Practice implications
Supplementing the IC process with a procedure-specific graphic narrative may be a simple tool to improve patient satisfaction.
Transparent reporting of recruitment and informed consent approaches in clinical trials recruiting children with minor parents in sub-Saharan Africa: a secondary analysis based on a systematic review
Transparent reporting of recruitment and informed consent approaches in clinical trials recruiting children with minor parents in sub-Saharan Africa: a secondary analysis based on a systematic review
Research Article
Angela De Pretto-Lazarova, Domnita Oana Brancati-Badarau, Christian Burri
BMC Public Health, 28 July 2021; 21(1473)
Open Access
Abstract
Background
Standardised checklists of items to be addressed in clinical study protocols and publications are promoting transparency in research. However, particular specifications for exceptional cases, such as children with minor parents are missing.
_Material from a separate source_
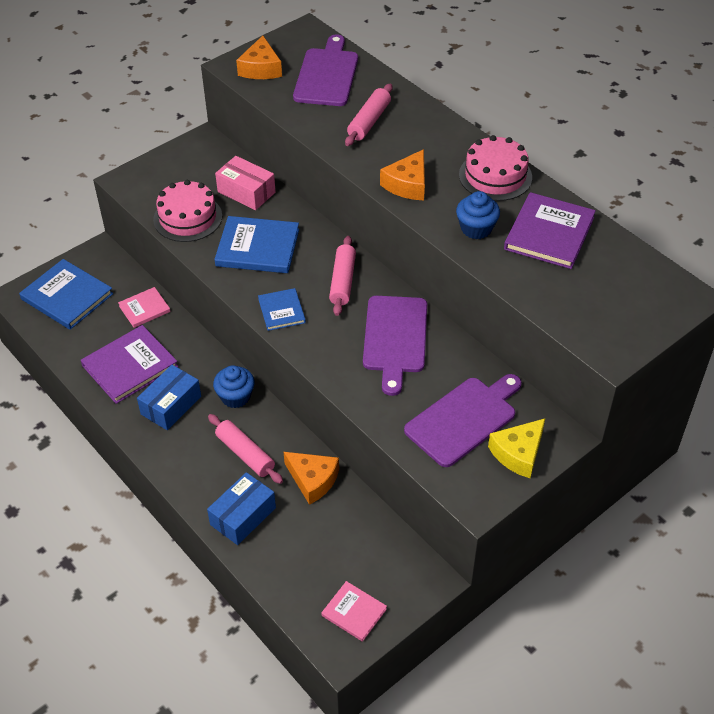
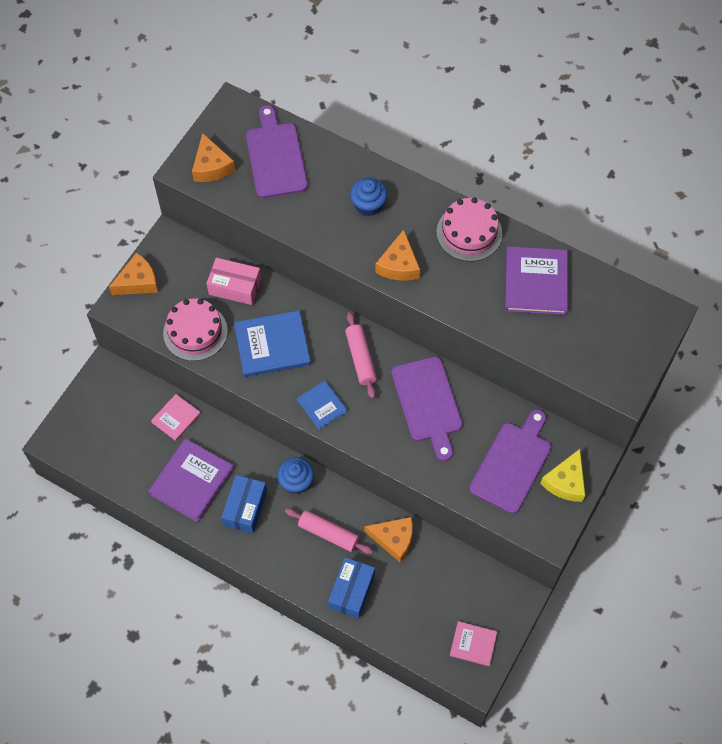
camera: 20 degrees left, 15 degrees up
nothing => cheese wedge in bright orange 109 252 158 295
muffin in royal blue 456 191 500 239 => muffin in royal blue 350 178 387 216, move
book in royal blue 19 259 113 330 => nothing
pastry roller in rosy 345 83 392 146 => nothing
This study aimed to examine the level of transparency regarding recruitment and informed consent approaches in publications of clinical trials recruiting children with minor parents in sub-Saharan Africa. We thereby focused particularly on the transparency about consenting persons (i.e. proxy decision-makers) and assessed the need to expand reporting guidelines for such exceptional cases.
Methods
We conducted a secondary analysis of clinical trial publications previously identified through a systematic review. Multiple scientific databases were searched up to March 2019. Clinical trial publications addressing consent and potentially recruiting children with minor parents in sub-Saharan Africa were included. 44 of the in total 4382 screened articles met our inclusion criteria. A descriptive analysis was performed.
Results
None of the included articles provided full evidence on whether any recruited children had minor parents and how consent was obtained for them. Four proxy decision-maker types were identified (parents; parents or guardians; guardians; or caregivers), with further descriptions provided rarely and mostly in referenced clinical trial registrations or protocols. Also, terminology describing proxy decision-makers was often used inconsistently.
Conclusions
Reporting the minimum maternal age alongside maternal data provided in baseline demographics can increase transparency on the recruitment of children with minor mothers. The CONSORT checklist should require clinical trial publications to state or reference exceptional informed consent procedures applied for special population groups. A standardized definition of proxy decision-maker types in international clinical trial guidelines would facilitate correct and transparent informed consent for children and children with minor parents.